## Start ENTRIES SHOWN

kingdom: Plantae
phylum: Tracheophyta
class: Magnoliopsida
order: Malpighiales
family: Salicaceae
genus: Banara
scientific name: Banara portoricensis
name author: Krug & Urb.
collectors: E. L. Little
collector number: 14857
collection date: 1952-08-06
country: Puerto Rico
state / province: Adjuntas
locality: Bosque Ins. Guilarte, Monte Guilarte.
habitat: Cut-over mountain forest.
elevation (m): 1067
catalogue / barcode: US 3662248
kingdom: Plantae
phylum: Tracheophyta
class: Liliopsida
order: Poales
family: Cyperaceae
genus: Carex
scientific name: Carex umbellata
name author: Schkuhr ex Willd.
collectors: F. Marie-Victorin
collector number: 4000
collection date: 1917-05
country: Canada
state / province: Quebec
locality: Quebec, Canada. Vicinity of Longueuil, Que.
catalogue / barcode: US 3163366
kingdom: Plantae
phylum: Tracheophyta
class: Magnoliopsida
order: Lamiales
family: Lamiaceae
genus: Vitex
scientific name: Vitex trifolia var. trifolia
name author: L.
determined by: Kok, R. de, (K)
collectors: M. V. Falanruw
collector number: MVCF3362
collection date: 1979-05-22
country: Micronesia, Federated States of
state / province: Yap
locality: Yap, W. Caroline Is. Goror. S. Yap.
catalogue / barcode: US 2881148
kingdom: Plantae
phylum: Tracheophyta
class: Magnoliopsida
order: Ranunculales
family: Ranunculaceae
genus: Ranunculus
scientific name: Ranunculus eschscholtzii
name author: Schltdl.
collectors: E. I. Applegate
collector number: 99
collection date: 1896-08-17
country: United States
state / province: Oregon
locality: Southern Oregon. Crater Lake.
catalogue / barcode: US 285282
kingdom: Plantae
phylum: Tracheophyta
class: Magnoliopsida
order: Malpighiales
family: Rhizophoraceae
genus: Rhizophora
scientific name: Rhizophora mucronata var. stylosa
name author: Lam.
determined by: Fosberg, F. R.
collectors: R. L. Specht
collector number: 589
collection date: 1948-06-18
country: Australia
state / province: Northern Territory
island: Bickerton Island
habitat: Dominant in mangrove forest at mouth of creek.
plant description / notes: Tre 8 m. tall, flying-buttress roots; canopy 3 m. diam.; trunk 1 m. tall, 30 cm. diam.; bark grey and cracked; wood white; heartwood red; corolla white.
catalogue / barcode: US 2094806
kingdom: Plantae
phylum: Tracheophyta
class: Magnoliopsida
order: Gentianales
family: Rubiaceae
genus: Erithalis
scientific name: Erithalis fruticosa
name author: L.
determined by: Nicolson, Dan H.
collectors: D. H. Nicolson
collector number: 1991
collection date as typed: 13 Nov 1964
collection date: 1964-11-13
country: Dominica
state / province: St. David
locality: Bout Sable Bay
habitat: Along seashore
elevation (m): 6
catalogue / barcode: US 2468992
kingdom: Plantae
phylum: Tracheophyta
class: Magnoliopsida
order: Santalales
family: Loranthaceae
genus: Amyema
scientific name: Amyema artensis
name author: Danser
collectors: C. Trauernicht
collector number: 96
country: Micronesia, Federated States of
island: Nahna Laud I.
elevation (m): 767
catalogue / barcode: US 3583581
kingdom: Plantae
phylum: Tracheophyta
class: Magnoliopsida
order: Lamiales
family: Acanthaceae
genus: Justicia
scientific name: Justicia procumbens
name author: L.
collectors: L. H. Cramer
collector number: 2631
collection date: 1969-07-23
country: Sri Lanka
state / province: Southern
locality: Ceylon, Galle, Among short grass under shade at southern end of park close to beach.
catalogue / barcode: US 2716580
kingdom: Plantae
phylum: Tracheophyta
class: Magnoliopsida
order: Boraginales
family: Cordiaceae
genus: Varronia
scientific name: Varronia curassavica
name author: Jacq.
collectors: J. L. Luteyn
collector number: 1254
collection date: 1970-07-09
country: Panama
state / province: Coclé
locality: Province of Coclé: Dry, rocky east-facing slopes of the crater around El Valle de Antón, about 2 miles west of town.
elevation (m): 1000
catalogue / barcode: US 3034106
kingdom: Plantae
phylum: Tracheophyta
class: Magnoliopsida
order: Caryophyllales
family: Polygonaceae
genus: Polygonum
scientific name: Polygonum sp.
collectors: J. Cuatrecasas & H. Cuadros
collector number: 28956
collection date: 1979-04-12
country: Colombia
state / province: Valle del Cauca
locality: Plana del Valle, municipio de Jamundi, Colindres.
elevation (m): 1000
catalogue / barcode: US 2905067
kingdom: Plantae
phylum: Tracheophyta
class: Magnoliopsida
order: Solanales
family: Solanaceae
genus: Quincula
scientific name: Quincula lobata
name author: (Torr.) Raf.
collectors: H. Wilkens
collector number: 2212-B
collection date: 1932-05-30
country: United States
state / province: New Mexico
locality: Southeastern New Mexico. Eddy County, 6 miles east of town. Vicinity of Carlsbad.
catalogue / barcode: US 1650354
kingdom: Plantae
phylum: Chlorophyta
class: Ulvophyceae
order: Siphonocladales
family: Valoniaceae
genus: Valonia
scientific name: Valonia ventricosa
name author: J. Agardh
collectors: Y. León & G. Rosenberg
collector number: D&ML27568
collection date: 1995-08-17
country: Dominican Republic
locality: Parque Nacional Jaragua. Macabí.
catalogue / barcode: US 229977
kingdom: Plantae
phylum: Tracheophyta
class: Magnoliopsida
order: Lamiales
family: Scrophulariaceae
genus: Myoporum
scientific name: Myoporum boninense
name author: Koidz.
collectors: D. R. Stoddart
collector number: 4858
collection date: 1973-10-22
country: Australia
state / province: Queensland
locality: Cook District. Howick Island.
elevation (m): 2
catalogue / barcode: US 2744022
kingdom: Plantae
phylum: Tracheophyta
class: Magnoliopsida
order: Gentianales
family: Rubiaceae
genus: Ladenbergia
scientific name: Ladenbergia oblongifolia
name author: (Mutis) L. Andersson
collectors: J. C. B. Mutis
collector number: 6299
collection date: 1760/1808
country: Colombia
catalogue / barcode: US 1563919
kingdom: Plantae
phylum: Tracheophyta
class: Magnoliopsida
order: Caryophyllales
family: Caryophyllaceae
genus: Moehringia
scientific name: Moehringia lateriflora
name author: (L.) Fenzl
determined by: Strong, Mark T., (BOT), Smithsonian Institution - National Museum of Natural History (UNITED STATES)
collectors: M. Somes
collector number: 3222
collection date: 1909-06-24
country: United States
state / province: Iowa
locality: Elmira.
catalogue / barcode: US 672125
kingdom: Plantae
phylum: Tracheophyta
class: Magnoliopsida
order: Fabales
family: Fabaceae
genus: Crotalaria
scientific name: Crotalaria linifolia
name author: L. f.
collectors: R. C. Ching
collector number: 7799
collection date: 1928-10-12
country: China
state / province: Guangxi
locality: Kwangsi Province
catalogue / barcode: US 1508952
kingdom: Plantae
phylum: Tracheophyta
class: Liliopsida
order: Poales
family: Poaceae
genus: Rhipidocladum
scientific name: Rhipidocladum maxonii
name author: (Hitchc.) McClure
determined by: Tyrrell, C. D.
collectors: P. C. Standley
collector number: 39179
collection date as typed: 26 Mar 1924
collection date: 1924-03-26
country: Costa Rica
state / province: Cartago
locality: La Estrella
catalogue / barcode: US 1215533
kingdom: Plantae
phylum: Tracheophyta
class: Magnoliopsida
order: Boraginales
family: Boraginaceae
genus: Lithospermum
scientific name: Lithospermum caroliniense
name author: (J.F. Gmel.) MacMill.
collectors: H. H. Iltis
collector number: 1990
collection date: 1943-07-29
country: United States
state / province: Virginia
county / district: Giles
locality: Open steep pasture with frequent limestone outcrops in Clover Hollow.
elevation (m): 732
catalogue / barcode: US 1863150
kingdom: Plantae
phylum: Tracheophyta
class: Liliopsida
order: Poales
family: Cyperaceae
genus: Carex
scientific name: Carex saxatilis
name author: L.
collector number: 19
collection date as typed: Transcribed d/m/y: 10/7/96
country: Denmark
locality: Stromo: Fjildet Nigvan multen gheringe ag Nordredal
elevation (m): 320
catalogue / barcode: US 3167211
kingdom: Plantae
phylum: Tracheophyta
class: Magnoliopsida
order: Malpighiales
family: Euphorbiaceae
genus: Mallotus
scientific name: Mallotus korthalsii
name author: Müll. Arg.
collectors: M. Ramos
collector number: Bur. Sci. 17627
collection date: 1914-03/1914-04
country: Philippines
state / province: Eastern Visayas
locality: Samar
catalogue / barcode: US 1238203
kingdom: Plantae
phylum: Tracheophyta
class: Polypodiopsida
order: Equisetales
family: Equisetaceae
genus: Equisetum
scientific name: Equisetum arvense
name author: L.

## End ENTRIES SHOWN

◆ PROBLEM REQUIREMENTS: Gather every line of the source data above that contains the word "determined", and copy each one.

◆ IN RESPONSE:
determined by: Kok, R. de, (K)
determined by: Fosberg, F. R.
determined by: Nicolson, Dan H.
determined by: Strong, Mark T., (BOT), Smithsonian Institution - National Museum of Natural History (UNITED STATES)
determined by: Tyrrell, C. D.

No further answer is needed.